Умолкла дивчина, всхлипывает, мнет в руках белый цветок, сорванный с тернового куста.
- Не говорил ли я тебе, не молил, - снова начал парубок, - бросай батрачить, поедем со мной? Неужто лучше тебе жить в наймах, панам угождать, чем работать на себя? Что нам родная сторона, коли нет в ней жизни! А там бы у нас своя земля была, своя хата, и стала бы нам чужая сторона родною.
- Не станет мне чужая сторона родною вовеки!
- Едут же люди, привыкают, привыкли бы и мы!
- Не привыкла бы я на чужбине до самой смерти. Туда бы не доехала, по дороге бы увяла, как скошенная травинка.
- Чего же тебе тут жалко? Панских поместий да хором?
- Чем ехать мне отсюда, лучше живою в гроб лечь.
Из-за тополей выплыла луна. Заглянула в уголок, где кручинятся хлопец и дивчина, и все равно ей: всякое бывает на свете! "Не все те венчаются, что милуются да влюбляются", - поется в песне.
Стихло кругом. Только слышно, как всхлипывает дивчина. Тоскует и куст терновника, будто слезами, осыпает опечаленную пару белым цветом.
Веселое, ясное, весеннее утро; горит на востоке красным пламенем чуть ли не полнеба. В сиянии розового утра красуются сады, осыпанные белым буйным цветом, будто снегом; зеленеет молодая трава на полянках и лужайках. Точно для праздника, нарядилось и украсилось цветами село.
Еще рано, а в селе уже все на ногах: старики, молодежь, дети - все вышли на выгон, к монопольке, провожать переселенцев.
Не обычный шум и гомон ярмарки - нет, какой-то иной гомон, который еще издали будит в человеке печальное тревожное настроение; что-то серьезное и грустное слышится в этом нарастающем гуле.
На выгоне, возле возов и на возах, стоят и сидят люди. Красные, белые, голубые платки и юбки, черные и серые свитки, всклокоченные головы - все волновалось, играло на солнце яркими красками. Среди толпы виднеются возы со всевозможным крестьянским добром: плугами, кадками, сундуками и другим домашним скарбом.

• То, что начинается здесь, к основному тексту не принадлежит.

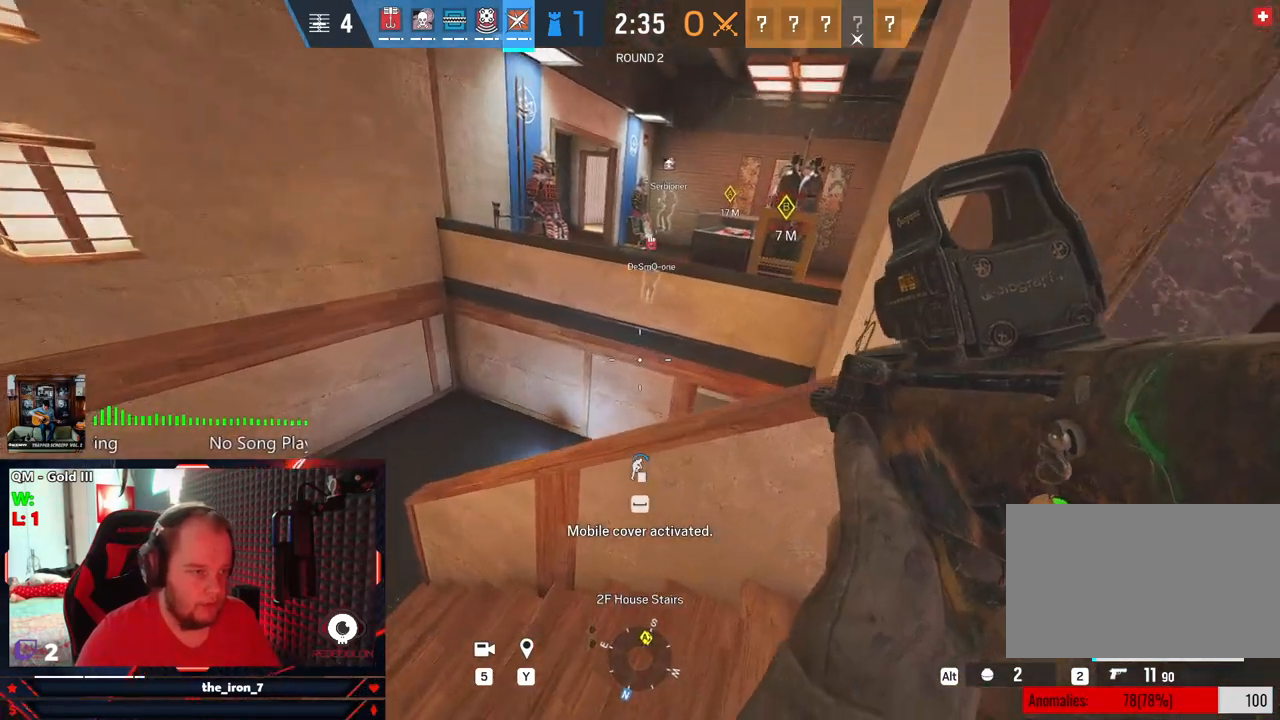
{"keys": ["a", "q"], "mouse": ["right"], "mouse_move": "right", "events": [[479, "mouse_right", "down"]]}
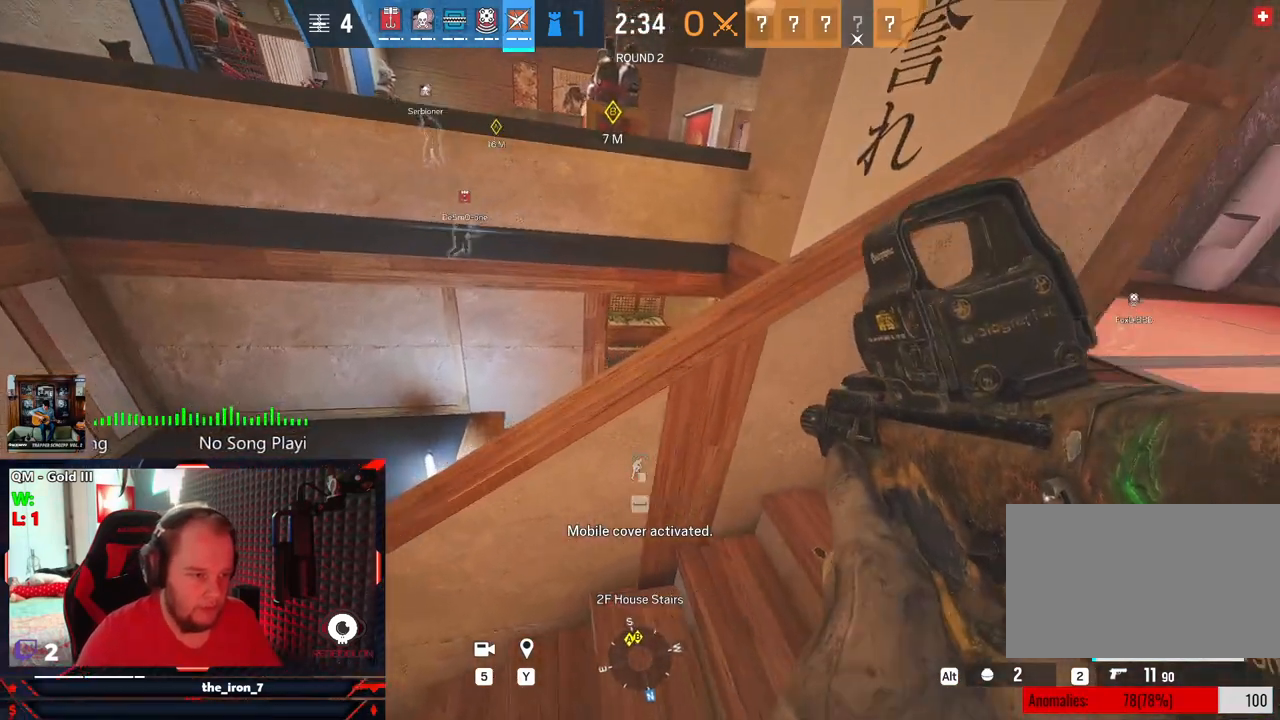
{"keys": ["q"], "mouse": ["right"], "mouse_move": "right", "events": [[104, "a", "up"], [104, "w", "down"], [395, "w", "up"]]}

Люди собираются кучками у возов. Хлопцы и дивчата сбились в сторонке отдельной группой и о чем-то беседуют. В руках столпившихся возле возов поблескивают на солнце чарки и бутылки с водкой. На лицах торжественное и вместе с тем грустное выражение, глаза светятся тихим блеском, лица красные, заплаканные.
Ревут волы; то тут, то там слышатся грустные песни или женское причитание, и над всем этим раздается певучая, звучная, проникнутая глубокой задушевностью речь.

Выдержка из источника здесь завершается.